## TASK TO CARRY OUT
Continue the list of characters from the sitcom Blossom, picking up after its final sentence.

## TEXT SEGMENT
..............................
= List of Blossom characters =

The following is a list of characters for the American sitcom Blossom which aired for five seasons on NBC. It debuted as a pilot preview on July 5, 1990, and premiered as a mid-season replacement on January 3, 1991. The series finale episode was broadcast on May 22, 1995. Don Reo created the series, which starred Mayim Bialik as Blossom Russo, a teenager living with her father and two elder brothers. It was produced by Reo's Impact Zone Productions and Witt/Thomas Productions in association with Touchstone Television.

== Main characters ==

| Character | Actor | Season |  |  |  |  |
| 1 | 2 | 3 | 4 | 5 |
| Blossom Russo | Mayim Bialik | Main |  |  |  |  |
| Joey Russo | Joey Lawrence | Main |  |  |  |  |
| Tony Russo | Michael Stoyanov | Main |  |  |  |  |
| Nick Russo | Ted Wass | Main |  |  |  |  |
| Six LeMuere | Jenna von Oÿ | Guest | Main |  |  |  |
| Buzz Richman | Barnard Hughes |  | Main | Recurring |  |  |
| Vinnie Bonitardi | David Lascher |  | Guest | Main |  | Guest |
| Rhonda Applegate | Portia Dawson |  |  | Main |  |  |
| Carol Russo | Finola Hughes |  |  |  | Recurring | Main |
| Kennedy Russo | Courtney Chase | Doren Fein |  |  |  |  | Main |

=== Blossom Ruby Russo ===
Blossom (Mayim Bialik) is the titular character and youngest child and only daughter of Nick and Maddy Russo. She is also the best friend of Six LeMuere and on-again off-again girlfriend of Vinnie Bonitardi. Blossom learns many hard lessons from the lives of herself, her family and Six, including about abuse, alcohol, drugs, divorce, and many more. Blossom is especially close to her family (including maternal grandfather, Buzz) and develops a strong relationship with her father and two brothers (partially due to the abandonment of her mother). In later seasons, after Nick remarries, Blossom resents but eventually grows to respect her stepmother Carol and new step-sister, Kennedy.

In one episode, Blossom learns from Nick that she was named after jazz singer Blossom Dearie.
..............................
## RECORDS
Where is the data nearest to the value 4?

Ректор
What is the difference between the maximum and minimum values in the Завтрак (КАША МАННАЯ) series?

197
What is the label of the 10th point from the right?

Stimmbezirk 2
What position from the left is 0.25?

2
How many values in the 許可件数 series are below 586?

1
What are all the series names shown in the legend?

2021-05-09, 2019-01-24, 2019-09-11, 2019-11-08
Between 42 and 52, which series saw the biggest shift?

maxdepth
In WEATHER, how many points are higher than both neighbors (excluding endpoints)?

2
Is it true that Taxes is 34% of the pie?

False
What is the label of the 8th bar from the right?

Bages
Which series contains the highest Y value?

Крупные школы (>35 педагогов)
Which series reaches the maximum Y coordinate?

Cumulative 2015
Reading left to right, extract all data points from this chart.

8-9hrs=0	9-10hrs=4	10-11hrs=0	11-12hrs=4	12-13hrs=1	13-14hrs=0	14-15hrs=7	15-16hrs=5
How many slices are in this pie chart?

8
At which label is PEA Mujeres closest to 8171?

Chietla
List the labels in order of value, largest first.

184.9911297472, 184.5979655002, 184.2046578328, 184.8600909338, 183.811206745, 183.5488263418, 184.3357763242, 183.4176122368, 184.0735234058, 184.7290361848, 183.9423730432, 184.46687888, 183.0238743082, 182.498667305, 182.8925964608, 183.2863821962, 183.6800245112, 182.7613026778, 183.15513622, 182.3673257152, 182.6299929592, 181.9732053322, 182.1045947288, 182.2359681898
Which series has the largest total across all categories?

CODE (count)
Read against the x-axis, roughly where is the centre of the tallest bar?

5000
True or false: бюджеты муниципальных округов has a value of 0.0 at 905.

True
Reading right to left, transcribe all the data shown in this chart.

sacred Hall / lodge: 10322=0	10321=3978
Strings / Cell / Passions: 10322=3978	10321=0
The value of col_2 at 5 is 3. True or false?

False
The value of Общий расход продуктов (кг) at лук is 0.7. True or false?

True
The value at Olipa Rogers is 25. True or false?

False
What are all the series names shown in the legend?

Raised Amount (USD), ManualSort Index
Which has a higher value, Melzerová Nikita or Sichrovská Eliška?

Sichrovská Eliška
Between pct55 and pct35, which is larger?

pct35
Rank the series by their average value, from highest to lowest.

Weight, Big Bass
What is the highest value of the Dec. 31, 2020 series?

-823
..............................
## ANSWER FOR THIS EXERCISE
=== Joseph "Joey" Russo ===
Joey (Joey Lawrence) is the middle child of the Russo family. He is a not-so-smart baseball player and ladies' man. Joey once questions his paternity after believing that there was a mixup at the hospital at the time of his birth (with Blossom and Tony joking that he lacks the Russo "nose"). He can be sweet and smart when he puts in the effort. Despite his dopiness, Joey gets accepted into Arizona State University, but decides to play professional baseball after graduating from high school. His catch phrase is "Whoa!”

Lawrence's real-life brothers, Matthew and Andrew, played younger versions of his character in several episodes of the series.

The character was called "Donnie" in the original pilot episode.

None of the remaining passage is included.